Reinforcement learning (RL) technology is going to do great things in the near future. This can be something like creating new tools or building intelligent agents that are trained to perform better than humans (at least in an economic sense) on multiple tasks.
But this idea is nothing new, in fact, it has been around for more than a century. It was first observed in nature by psychologist Edward Thorndike over a hundred years ago. He conducted an experiment where he placed cats inside boxes where they only had one way to escape, and that was by pressing a lever.
Although the cats first kept meowing and pacing, they finally stepped on the lever by chance. Once they learned how to associate this behavior with the desired outcome, they escaped rapidly. This is similar to some of the earliest research into artificial intelligence (AI).
At the time researchers believed that this could be replicated by machines and went on to build machines to do it. Over 65 years ago, one of the founding fathers of AI, Marvin Minsky (then a student at Harvard), built a machine that used the same simple form of reinforcement learning that mimicked rats navigating through a maze.
This was a simple machine called the Stochastic Neural Analogy Reinforcement Computer (SNARC) which was made up of the following:
- Dozens of tubes
- Clutches (that could simulate the behavior of 40 synapses and neurons)
In this scenario, when a simulated rat ran through a virtual maze, some synaptic connections were made strong enough and increased to reinforce the underlying behavior. But soon after this, work in this area slowed down significantly for several decades.

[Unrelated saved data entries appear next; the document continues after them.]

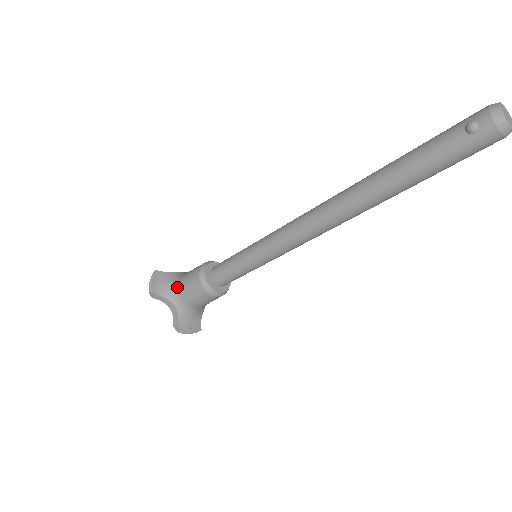
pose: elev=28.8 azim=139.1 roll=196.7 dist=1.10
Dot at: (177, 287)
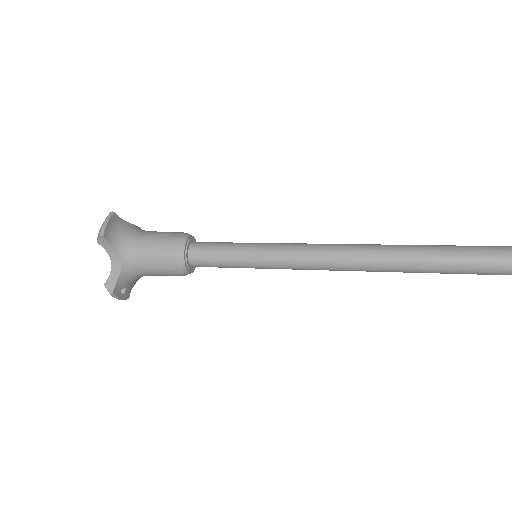
Dot at: (135, 244)
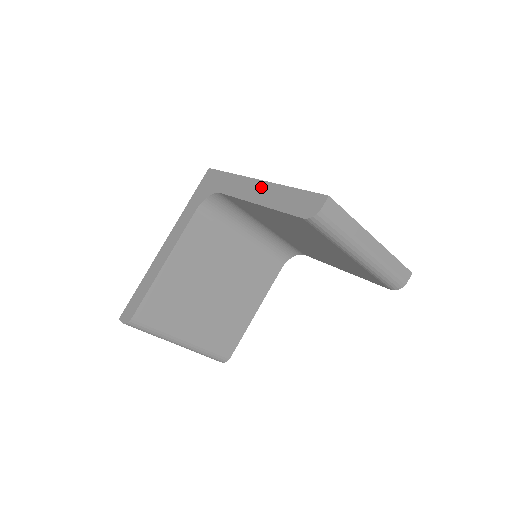
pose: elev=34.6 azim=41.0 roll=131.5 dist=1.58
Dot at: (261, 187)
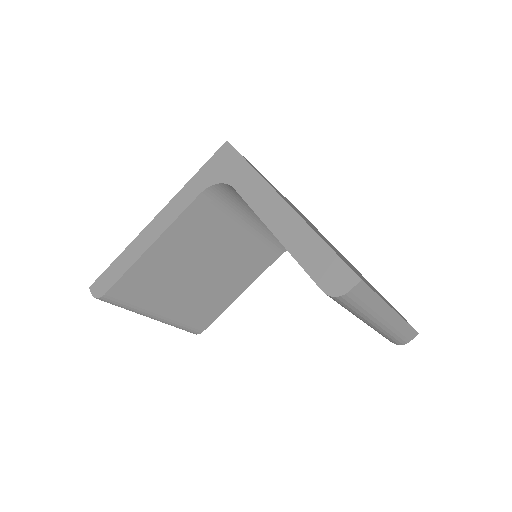
Dot at: (283, 212)
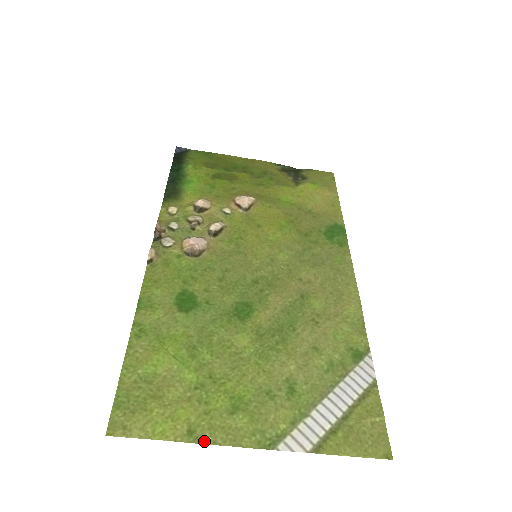
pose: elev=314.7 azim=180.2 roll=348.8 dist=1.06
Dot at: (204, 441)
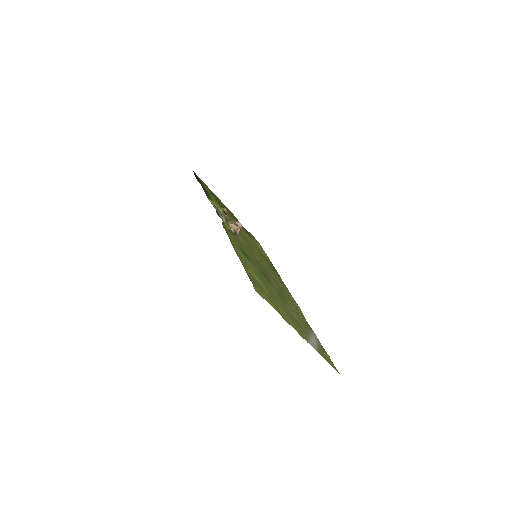
Dot at: (286, 320)
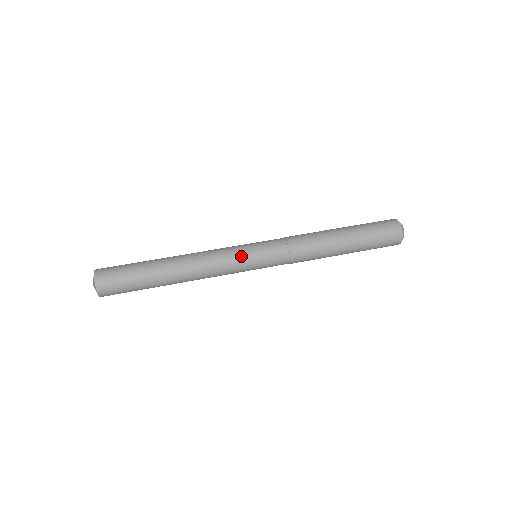
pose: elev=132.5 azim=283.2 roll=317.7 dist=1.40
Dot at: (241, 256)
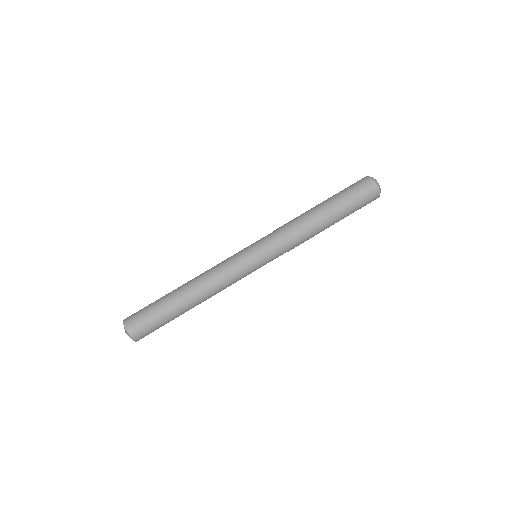
Dot at: (248, 271)
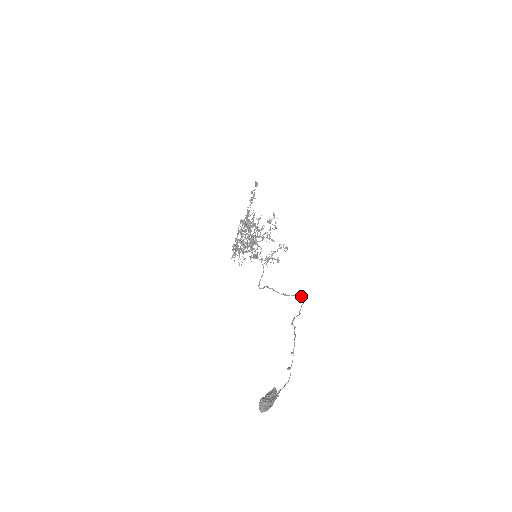
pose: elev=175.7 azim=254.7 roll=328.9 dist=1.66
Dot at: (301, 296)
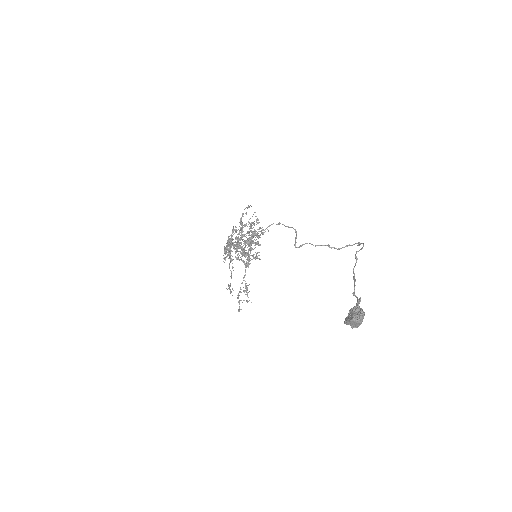
Dot at: occluded
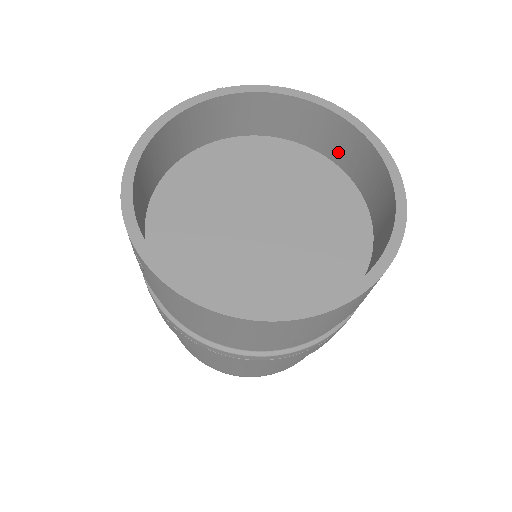
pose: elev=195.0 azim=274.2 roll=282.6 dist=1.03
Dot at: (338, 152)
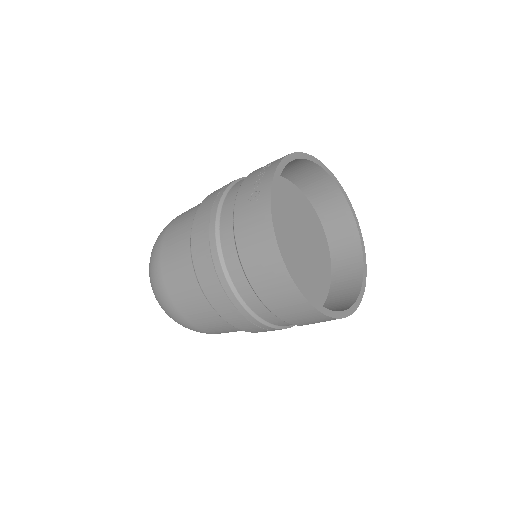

Fast forward to 1992, a researcher at IBM, namely Gerald Tesauro, developed a program that used this same technique to play Backgammon. In time, it became good enough to rival some of the best human players.
Although this was a landmark event in AI, RL became difficult to scale when it came to tackling complex problems. So progress in the field stalled yet again, but this time it didn’t take as long to get going again.
In 2016, Alphabet’s (Google) DeepMind came out with AlphaGo, a program that was trained to use RL to play the board game Go. AlphaGo got so good at playing the game that it was able to annihilate one of the best Go players of all time.
This turn of events generated an enormous amount of interest in RL and AI as it’s more or less impossible to build a Go-playing program to beat the best human player using traditional programming methods. Further, the game is also extremely complex that even accomplished players struggle, so you can’t exactly write code for it easily.
RL works because researchers have figured out how to get a computer to calculate the value that should be assigned to a certain event. So for example, it was able to keep track of each right turn or wrong turn that a rat might make while trying to make its way out of the maze.
So a right decision or a wrong one is stored as a value in a large table that is updated as the computer learns. While it was once impractical for big complicated tasks, it has now become possible through deep learning (DL). It’s a highly efficient way to identify patterns in the data regardless of whether it’s a maze or a Go board.
What are the Challenges Faced by Deep Reinforcement Learning?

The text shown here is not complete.